Soon, success! Frog spawn appeared on the water of the blue ceramic pot we'd set up. The tadpoles that grew were fascinating to watch. We dropped in lettuce leaves and the occasional ham scrap.
This was followed by more spawns, and more. It soon became evident the tadpoles didn't need us to feed them and the whole project was declared (by us) to be a rip-snorting success. So much so that many summer nights were filled with a syncopated symphony of Pok! POK! PoK! pok! noises, followed, and this is important, on occasion by the answering brrrRRRRRK! of a female.

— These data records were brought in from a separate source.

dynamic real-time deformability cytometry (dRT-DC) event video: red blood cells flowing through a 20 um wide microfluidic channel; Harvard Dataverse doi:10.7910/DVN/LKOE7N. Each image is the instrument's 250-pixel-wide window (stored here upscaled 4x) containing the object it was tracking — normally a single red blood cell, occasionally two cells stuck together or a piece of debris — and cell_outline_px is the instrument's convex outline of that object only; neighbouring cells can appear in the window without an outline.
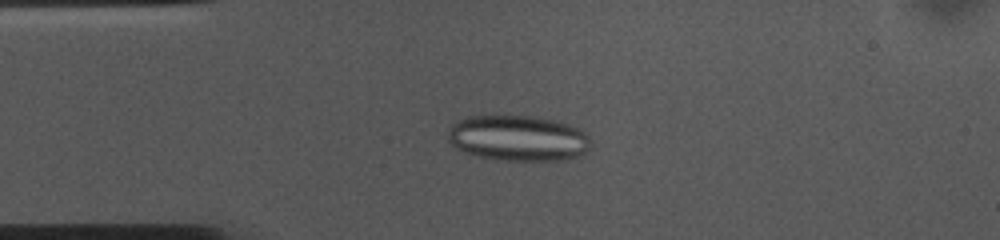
{"species": "common noctule bat (a hibernating species)", "species_latin": "Nyctalus noctula", "temperature_condition": "cold", "stored_images_in_passage": 53, "camera_frame_rate_fps": 3000, "um_per_image_px": 0.085, "animal": {"sex": "female", "body_mass_g": 10.0, "forearm_length_mm": 53.1}, "frame": {"image": 1, "passage_image": 11, "time_ms": 3.333, "image_size_px": [1000, 240], "cell_outline_px": [[592, 144], [584, 152], [576, 156], [560, 160], [496, 160], [476, 156], [464, 152], [456, 148], [448, 140], [448, 132], [452, 124], [456, 120], [468, 116], [500, 112], [536, 116], [568, 124], [580, 128], [588, 136]], "centroid_in_image_um": [43.97, 11.69], "position_along_channel_um": 41.0, "area_um2": 39.07}}
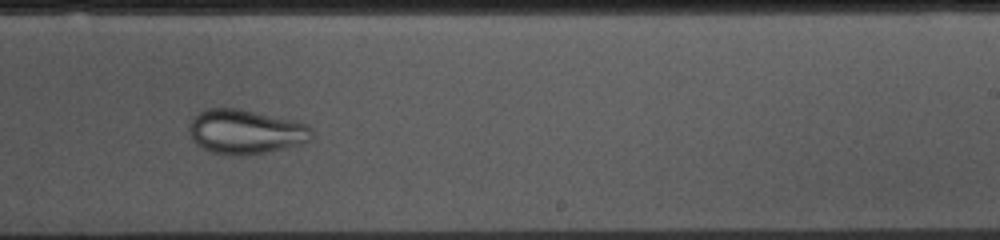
{"frame": {"image": 2, "passage_image": 31, "time_ms": 10.0, "image_size_px": [1000, 240], "cell_outline_px": [[312, 132], [308, 140], [300, 144], [268, 152], [240, 156], [232, 156], [212, 152], [196, 144], [192, 140], [188, 132], [188, 128], [192, 116], [208, 108], [236, 108], [308, 124], [312, 128]], "centroid_in_image_um": [20.81, 11.21], "position_along_channel_um": 268.2, "area_um2": 31.62}}
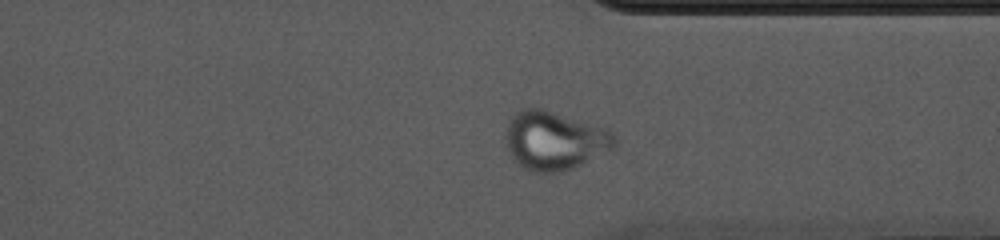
{"frame": {"image": 3, "passage_image": 39, "time_ms": 12.667, "image_size_px": [1000, 240], "cell_outline_px": [[616, 148], [576, 168], [560, 172], [532, 172], [516, 164], [508, 152], [504, 140], [508, 120], [520, 108], [544, 108], [608, 128], [616, 132]], "centroid_in_image_um": [47.16, 11.94], "position_along_channel_um": 364.2, "area_um2": 38.44}}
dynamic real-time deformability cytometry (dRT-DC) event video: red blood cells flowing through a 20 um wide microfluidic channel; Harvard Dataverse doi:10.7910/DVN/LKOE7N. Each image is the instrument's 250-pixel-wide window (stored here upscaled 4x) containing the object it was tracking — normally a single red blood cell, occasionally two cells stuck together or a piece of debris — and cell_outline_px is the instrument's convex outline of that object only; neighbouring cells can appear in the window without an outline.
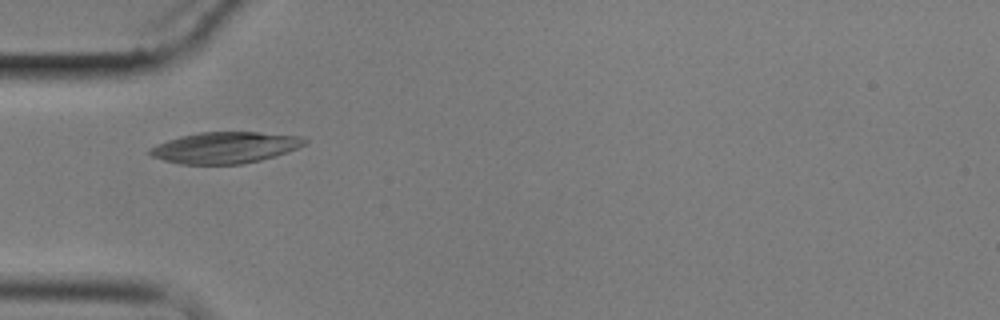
{"species": "common noctule bat (a hibernating species)", "species_latin": "Nyctalus noctula", "temperature_condition": "cold", "stored_images_in_passage": 4, "camera_frame_rate_fps": 3000, "um_per_image_px": 0.085, "animal": {"sex": "male", "body_mass_g": 17.9}, "frame": {"image": 1, "passage_image": 3, "time_ms": 6.667, "image_size_px": [1000, 320], "cell_outline_px": [[308, 140], [304, 144], [288, 152], [276, 156], [244, 164], [180, 164], [164, 160], [152, 156], [148, 152], [148, 148], [156, 144], [180, 136], [200, 132], [256, 132], [300, 136]], "centroid_in_image_um": [19.11, 12.55], "position_along_channel_um": 65.9, "area_um2": 28.21}}
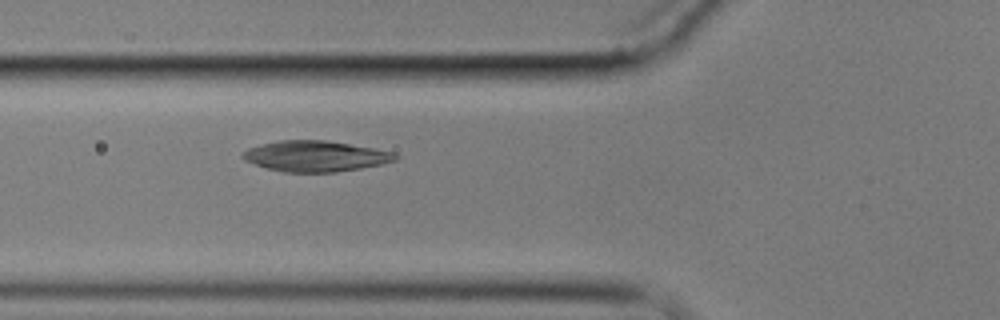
{"frame": {"image": 2, "passage_image": 4, "time_ms": 7.667, "image_size_px": [1000, 320], "cell_outline_px": [[400, 156], [396, 160], [380, 164], [360, 168], [336, 172], [284, 172], [268, 168], [244, 160], [240, 156], [240, 152], [248, 148], [260, 144], [280, 140], [324, 140], [372, 148], [392, 152]], "centroid_in_image_um": [26.76, 13.27], "position_along_channel_um": 99.0, "area_um2": 27.17}}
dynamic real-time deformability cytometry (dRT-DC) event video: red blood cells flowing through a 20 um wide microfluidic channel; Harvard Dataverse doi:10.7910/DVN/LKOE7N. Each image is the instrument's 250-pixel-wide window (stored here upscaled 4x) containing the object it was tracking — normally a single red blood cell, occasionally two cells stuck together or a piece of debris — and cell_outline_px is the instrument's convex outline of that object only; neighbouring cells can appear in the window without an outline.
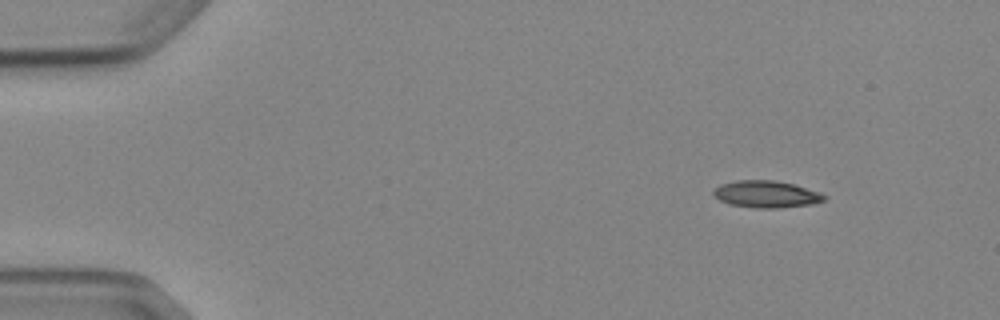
{"species": "Egyptian fruit bat (a non-hibernating species)", "species_latin": "Rousettus aegyptiacus", "temperature_condition": "cold", "stored_images_in_passage": 3, "camera_frame_rate_fps": 3000, "um_per_image_px": 0.085, "animal": {"sex": "female"}, "frame": {"image": 1, "passage_image": 1, "time_ms": 0.0, "image_size_px": [1000, 320], "cell_outline_px": [[828, 196], [824, 200], [812, 204], [780, 208], [756, 208], [728, 204], [712, 196], [712, 192], [720, 184], [736, 180], [776, 180], [792, 184], [820, 192]], "centroid_in_image_um": [65.11, 16.51], "position_along_channel_um": 19.9, "area_um2": 17.51}}
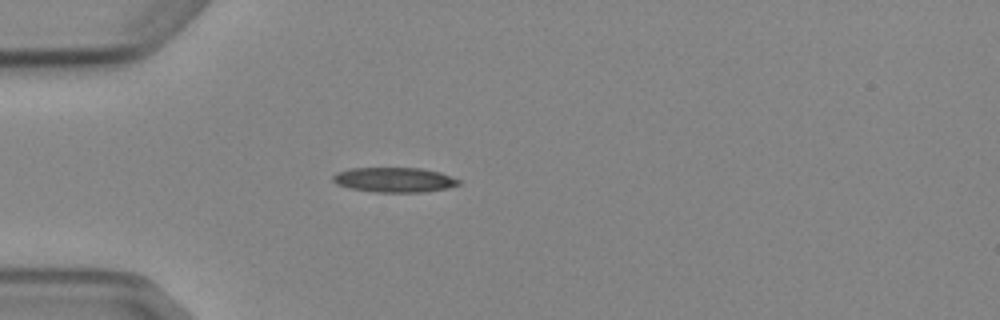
{"frame": {"image": 2, "passage_image": 3, "time_ms": 3.0, "image_size_px": [1000, 320], "cell_outline_px": [[460, 184], [444, 188], [424, 192], [376, 192], [352, 188], [336, 184], [332, 180], [332, 176], [336, 172], [348, 168], [420, 168], [440, 172], [460, 180]], "centroid_in_image_um": [33.48, 15.27], "position_along_channel_um": 51.5, "area_um2": 18.09}}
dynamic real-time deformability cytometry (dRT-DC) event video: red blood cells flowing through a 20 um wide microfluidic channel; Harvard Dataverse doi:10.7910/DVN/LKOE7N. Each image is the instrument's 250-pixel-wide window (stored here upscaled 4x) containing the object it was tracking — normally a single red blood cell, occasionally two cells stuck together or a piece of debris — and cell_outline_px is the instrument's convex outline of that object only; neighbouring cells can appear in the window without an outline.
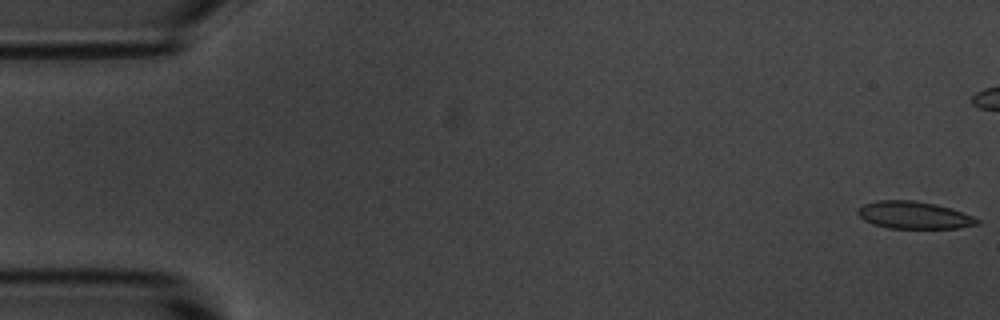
{"species": "common noctule bat (a hibernating species)", "species_latin": "Nyctalus noctula", "temperature_condition": "room temperature", "stored_images_in_passage": 7, "camera_frame_rate_fps": 3000, "um_per_image_px": 0.085, "animal": {"sex": "male", "body_mass_g": 20.1, "forearm_length_mm": 53.5}, "frame": {"image": 1, "passage_image": 1, "time_ms": 0.0, "image_size_px": [1000, 320], "cell_outline_px": [[980, 224], [960, 228], [888, 228], [872, 224], [864, 220], [856, 212], [864, 204], [876, 200], [912, 200], [936, 204], [952, 208], [972, 216], [980, 220]], "centroid_in_image_um": [77.7, 18.29], "position_along_channel_um": 7.3, "area_um2": 19.07}}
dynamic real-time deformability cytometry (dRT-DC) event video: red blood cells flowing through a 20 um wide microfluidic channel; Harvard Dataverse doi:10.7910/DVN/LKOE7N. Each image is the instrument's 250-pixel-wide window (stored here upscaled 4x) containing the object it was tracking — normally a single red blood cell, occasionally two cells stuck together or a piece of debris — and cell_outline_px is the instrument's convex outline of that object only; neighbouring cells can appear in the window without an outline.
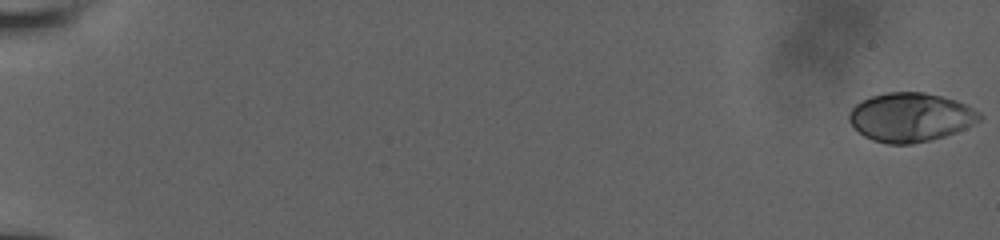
{"species": "human", "species_latin": "Homo sapiens", "temperature_condition": "room temperature", "stored_images_in_passage": 14, "camera_frame_rate_fps": 3000, "um_per_image_px": 0.085, "donor": {"sex": "male"}, "frame": {"image": 1, "passage_image": 1, "time_ms": 0.0, "image_size_px": [1000, 240], "cell_outline_px": [[984, 116], [980, 120], [964, 128], [944, 136], [912, 144], [888, 144], [872, 140], [864, 136], [848, 120], [848, 112], [856, 104], [872, 96], [888, 92], [924, 92], [956, 100], [980, 112]], "centroid_in_image_um": [77.38, 9.96], "position_along_channel_um": 7.6, "area_um2": 36.88}}
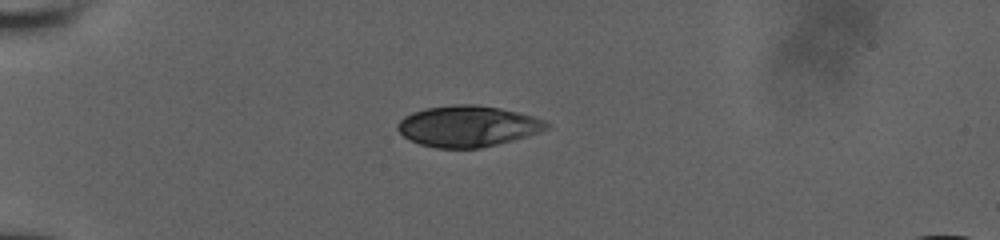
{"frame": {"image": 2, "passage_image": 10, "time_ms": 5.667, "image_size_px": [1000, 240], "cell_outline_px": [[548, 128], [540, 132], [528, 136], [480, 148], [436, 148], [420, 144], [408, 140], [396, 128], [396, 124], [404, 116], [412, 112], [428, 108], [456, 104], [476, 104], [500, 108], [532, 116], [544, 120], [548, 124]], "centroid_in_image_um": [39.73, 10.73], "position_along_channel_um": 45.3, "area_um2": 35.49}}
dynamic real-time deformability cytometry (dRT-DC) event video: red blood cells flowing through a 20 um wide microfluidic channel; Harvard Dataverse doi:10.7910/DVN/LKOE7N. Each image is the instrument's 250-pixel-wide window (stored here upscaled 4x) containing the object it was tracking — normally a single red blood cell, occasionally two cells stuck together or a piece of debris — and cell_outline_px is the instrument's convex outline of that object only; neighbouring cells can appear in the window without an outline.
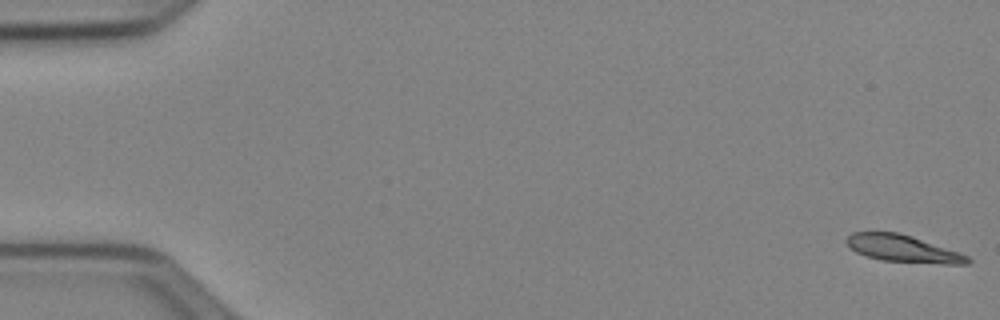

Now however, we have to leave. The garden is made up almost entirely of potted plants and the now several water holding vessels are also portable and will go. We installed a small pebble encrusted fibreglass pond by digging it into the ground. We'd be willing to leave it behind if we had the slightest hope that subsequent tenants will will keep the frog dream alive. We don't entertain that hope.
For one thing we've never used a chemical on the garden. Frogs are very sensitive to environmental pollutants as they absorb them through their skin. For another, the noise takes some getting used to.
The breed is also quite common so there's no hope of transferring the tadpoles to a waiting recipient desperate for Striped Marsh Frogs. The place we are moving to is both cold and to distant (it's apparently not a good idea to transport frogs to far afield as this can spread disease).
So, it's a quandary. Maybe a solution can be found. I'm open to suggestion. Just nothing that involves French restaurants.